■ Data excerpts ■
== Segment start ==
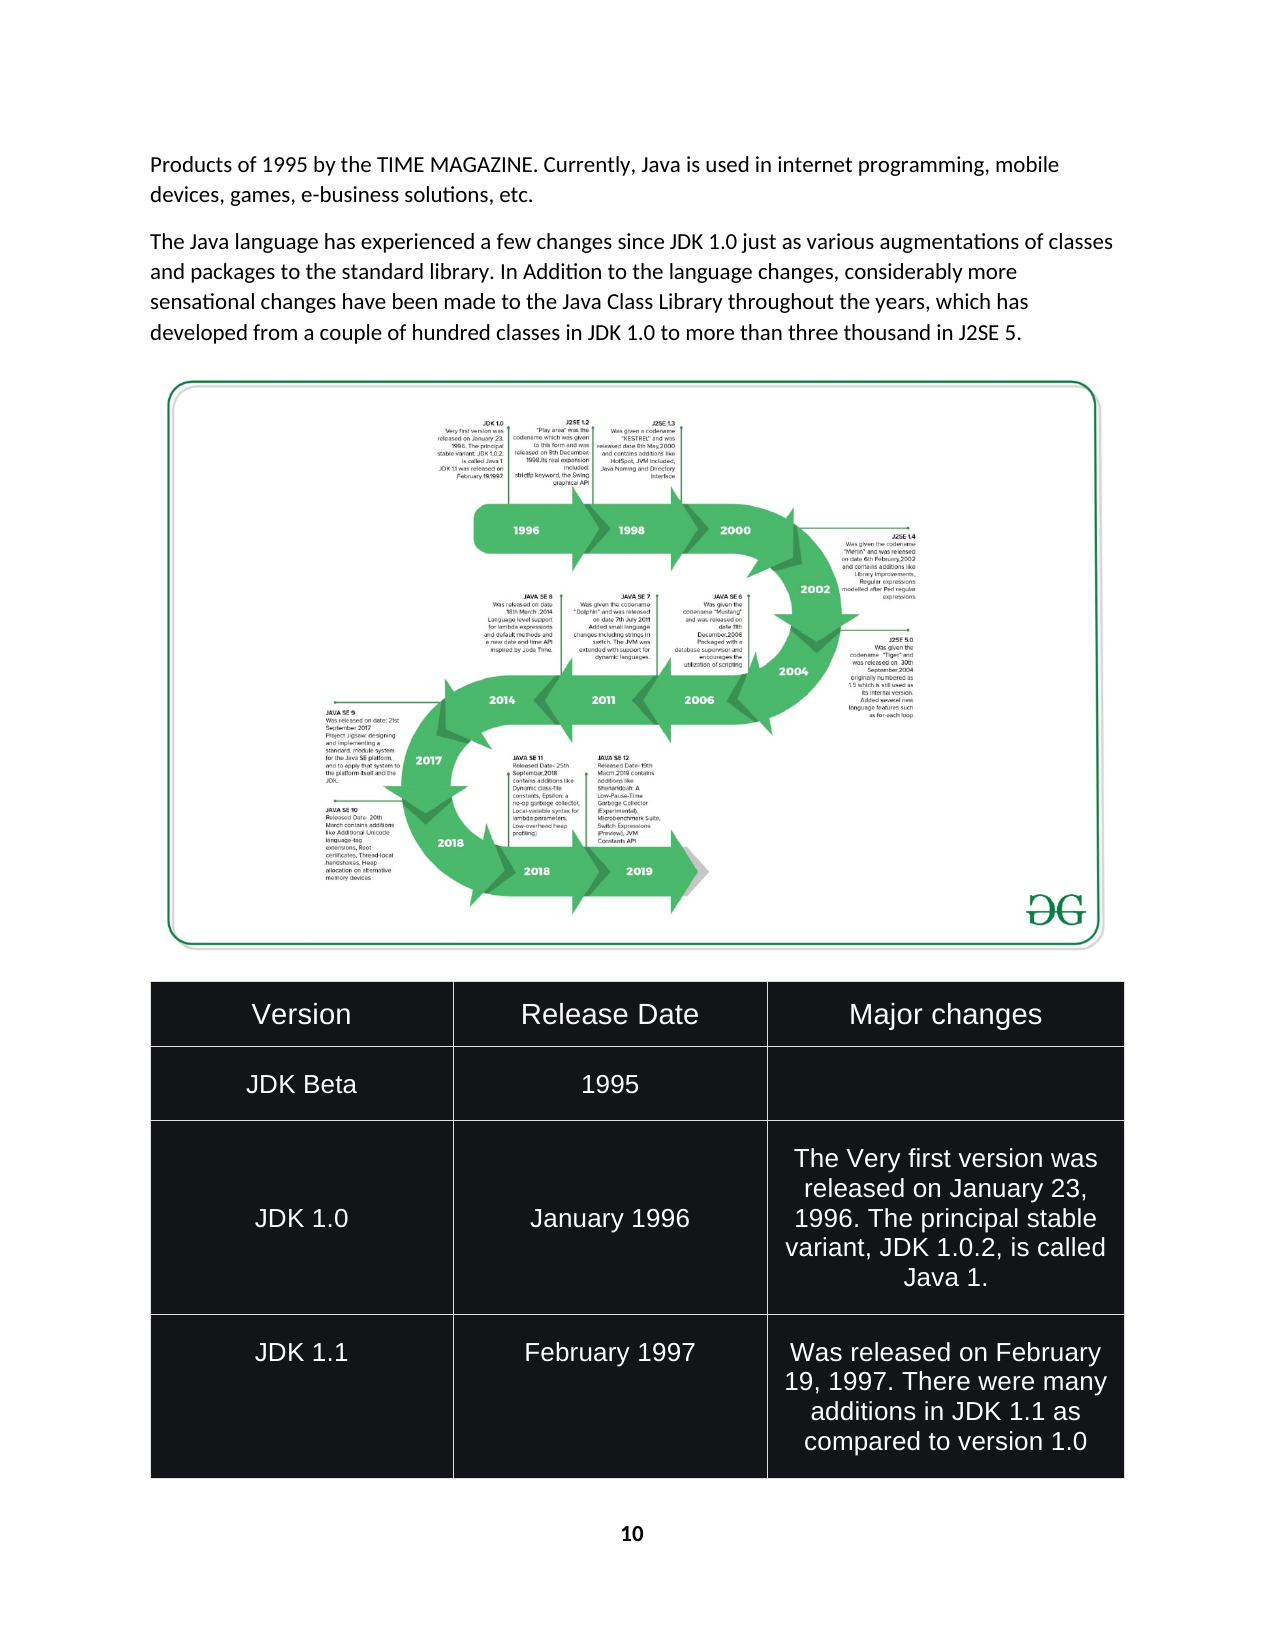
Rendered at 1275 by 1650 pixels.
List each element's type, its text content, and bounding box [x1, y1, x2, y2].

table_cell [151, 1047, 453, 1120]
text The Java language has experienced a few changes since JDK 1.0 just as various augmentations of classes and packages to the standard library. In Addition to the language changes, considerably more sensational changes have been made to the Java Class Library throughout the years, which has developed from a couple of hundred classes in JDK 1.0 to more than three thousand in J2SE 5. [150, 227, 1125, 346]
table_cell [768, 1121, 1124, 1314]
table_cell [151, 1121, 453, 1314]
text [150, 150, 1125, 208]
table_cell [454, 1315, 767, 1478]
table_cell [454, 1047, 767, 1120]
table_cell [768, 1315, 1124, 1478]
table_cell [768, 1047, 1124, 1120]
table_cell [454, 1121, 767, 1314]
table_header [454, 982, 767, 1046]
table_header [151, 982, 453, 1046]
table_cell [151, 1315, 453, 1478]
picture [150, 364, 1116, 962]
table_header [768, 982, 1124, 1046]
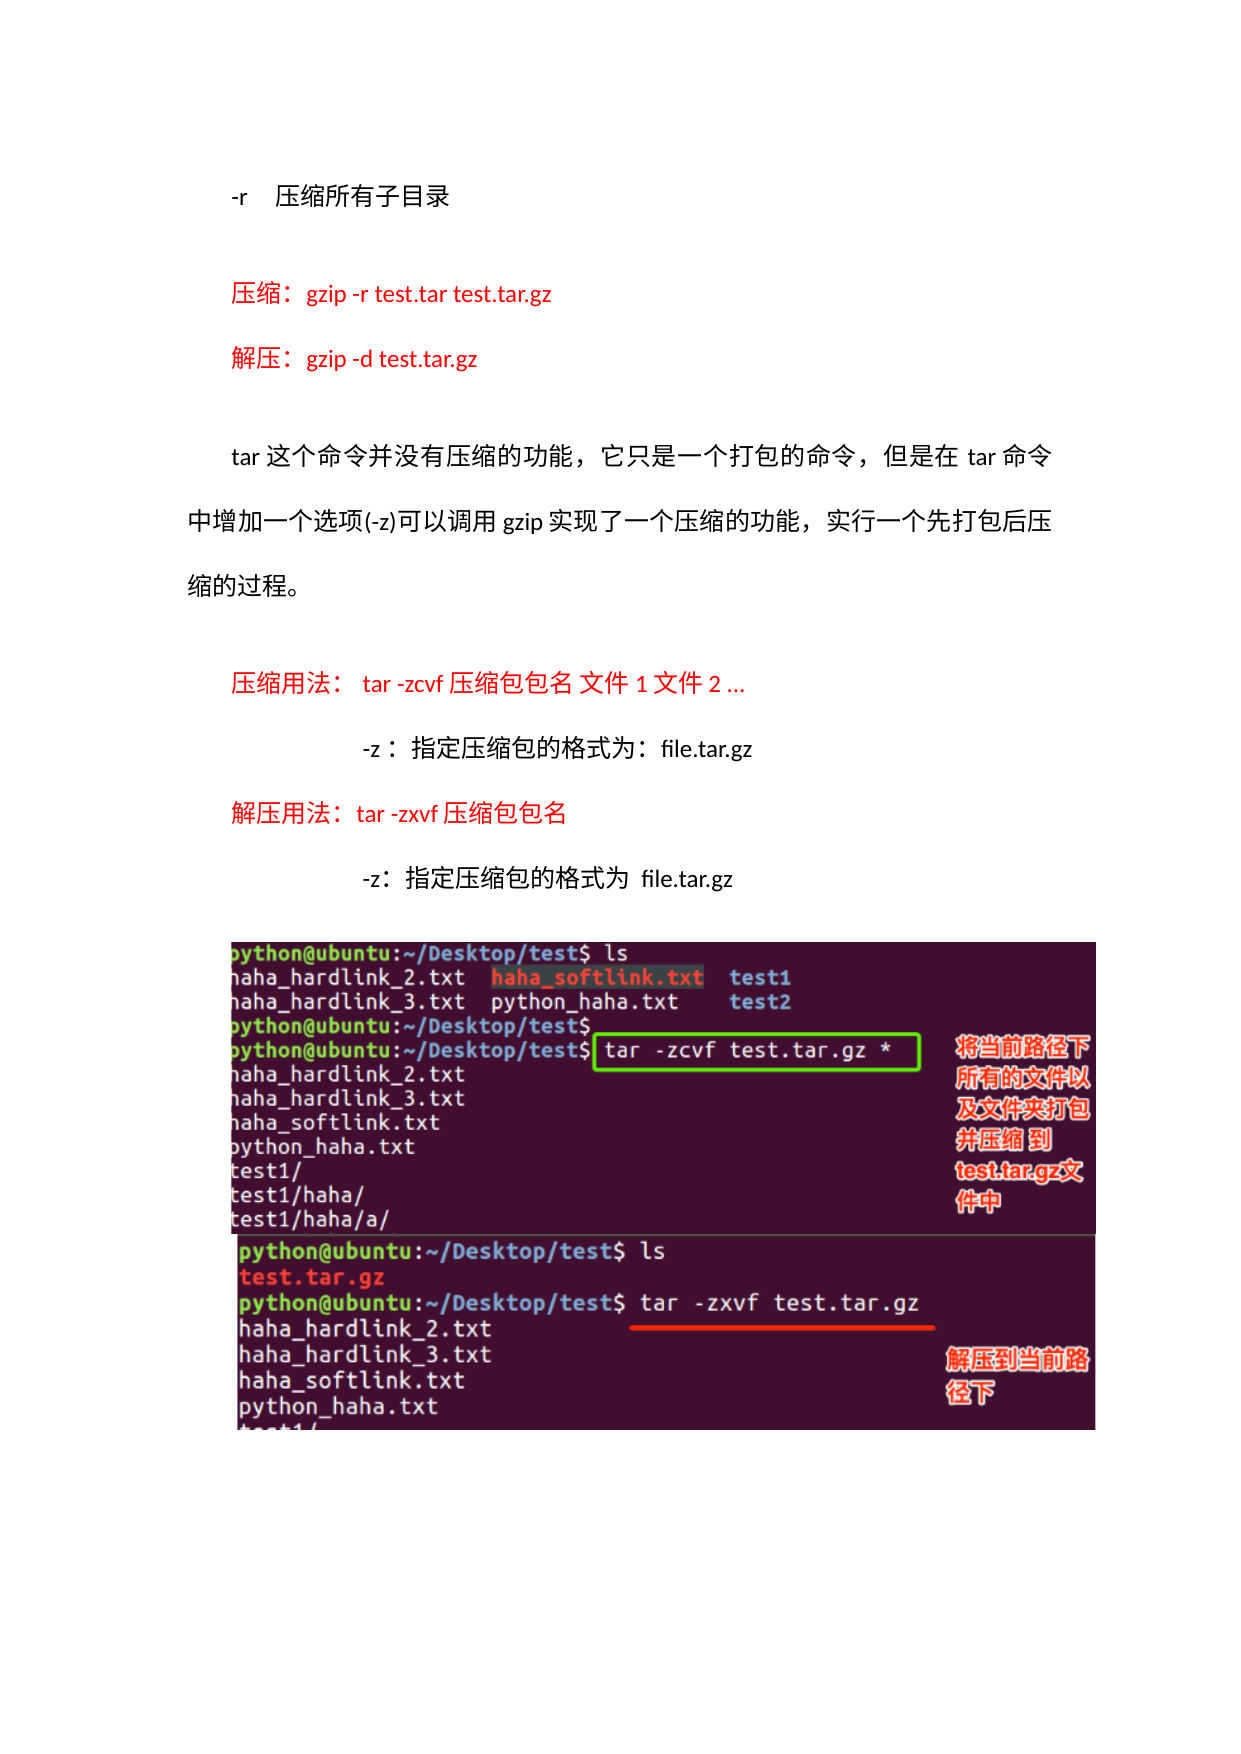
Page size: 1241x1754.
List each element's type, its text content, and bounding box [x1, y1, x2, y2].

text -r 压缩所有子目录 [187, 162, 1053, 227]
text -z ：指定压缩包的格式为：file.tar.gz [319, 714, 1053, 779]
text -z：指定压缩包的格式为 file.tar.gz [319, 844, 1053, 909]
text 解压：gzip -d test.tar.gz [187, 324, 1053, 389]
text tar这个命令并没有压缩的功能，它只是一个打包的命令，但是在tar命令中增加一个选项(-z)可以调用gzip实现了一个压缩的功能，实行一个先打包后压缩的过程。 [187, 422, 1053, 617]
text 压缩：gzip -r test.tar test.tar.gz [187, 259, 1053, 324]
picture [231, 942, 1096, 1430]
text 解压用法：tar -zxvf 压缩包包名 [187, 779, 1053, 844]
text 压缩用法： tar -zcvf 压缩包包名 文件1 文件2 ... [187, 649, 1053, 714]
== Segment end ==
■ Task to complete ■
In the records above, find the line that contains "table_cell [151, 1315, 453, 1478]", then write it out along with every line after it, exactly, through the last one. Leave the pictures out.

■ Response area ■
table_cell [151, 1315, 453, 1478]
picture [150, 364, 1116, 962]
table_header [768, 982, 1124, 1046]
Page size: 1241x1754.
List each element's type, its text content, and bounding box [x1, y1, x2, y2].

text -r 压缩所有子目录 [187, 162, 1053, 227]
text -z ：指定压缩包的格式为：file.tar.gz [319, 714, 1053, 779]
text -z：指定压缩包的格式为 file.tar.gz [319, 844, 1053, 909]
text 解压：gzip -d test.tar.gz [187, 324, 1053, 389]
text tar这个命令并没有压缩的功能，它只是一个打包的命令，但是在tar命令中增加一个选项(-z)可以调用gzip实现了一个压缩的功能，实行一个先打包后压缩的过程。 [187, 422, 1053, 617]
text 压缩：gzip -r test.tar test.tar.gz [187, 259, 1053, 324]
picture [231, 942, 1096, 1430]
text 解压用法：tar -zxvf 压缩包包名 [187, 779, 1053, 844]
text 压缩用法： tar -zcvf 压缩包包名 文件1 文件2 ... [187, 649, 1053, 714]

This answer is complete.